* Provided passage

I also had a little notebook in which I wrote down every penny I spent (mostly just food) and it's amazing what a difference it makes if you keep track of every penny. I know it sounds dull but it wasn't - we always felt that our lives were just great. After we had been married for about a year, we managed to put a deposit on a block of land in Mount Waverley which cost £500. The road was not made (and in fact never was while we were living there), there was no sewerage or phones in the area but it was a start. A couple of years later we had paid it off and got a loan from a building society, Home Finance, to have a house built on it. By then I was pregnant with our third child. We went out one Saturday morning to look at Show Homes and chose one that we could afford (below).

It cost £2500 and was a three-bedroom weatherboard house and we arranged to have it built on the block and one wonderful day we moved in. The cladding was vertical boards and we had them stained dark red, every room had large windows and the bedrooms all opened off what was called the sun gallery, aptly named as it faced north and was a lovely sunny area. When we woke up on our first morning in the house Reg and I looked out into the back yard from our bed and saw a beautiful red fox trotting across the yard which was as yet unfenced. That was the only time we saw him so I’m afraid we displaced him from his home.

* Written task 1
Summarize the memoir passage about the Mount Waverley house in two sentences.
* Written task 2
Carry on the Mount Waverley house memoir from its last sentence.

* Source material
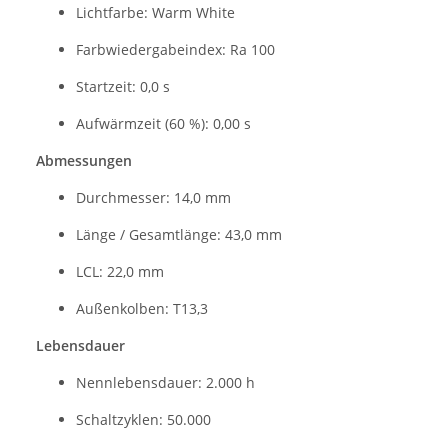
Lichtfarbe: Warm White
Farbwiedergabeindex: Ra 100
Startzeit: 0,0 s
Aufwärmzeit (60 %): 0,00 s
Abmessungen
Durchmesser: 14,0 mm
Länge / Gesamtlänge: 43,0 mm
LCL: 22,0 mm
Außenkolben: T13,3
Lebensdauer
Nennlebensdauer: 2.000 h
Schaltzyklen: 50.000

* Final answer 1
About a year after marrying, the narrator and Reg put a deposit on a £500 block of land in Mount Waverley, where there was no made road, sewerage or phones, and they paid it off a couple of years later. With a loan from the building society Home Finance, they had a £2500 three-bedroom weatherboard house built there, and on their first morning in it they saw a red fox trot across the unfenced back yard.

* Final answer 2
There were no houses either side of us and across the road there was a gully with a creek running through it. That’s still there today, it’s part of the green belt area of Mount Waverley. We used to make all the children’s presents and one Christmas Reg made wooden billycarts for Marcus and Nick and they used to race them down the track to the creek and then drag them up to the road again – hours of fun. I don’t know why we didn’t worry more about snakes as there was so much long grass about. One day a few years after we had moved in, when we came home in the car Marcus said `There’s a belt on the road’ and I said as we drove up the driveway and he got out of the car `Go and get it then’ but as he ran down the driveway I thought `There couldn’t be a belt on the road’ and ran down after him, just in time to see a large black snake disappearing into the long grass. I got the shovel, thinking I could kill it but couldn’t find it.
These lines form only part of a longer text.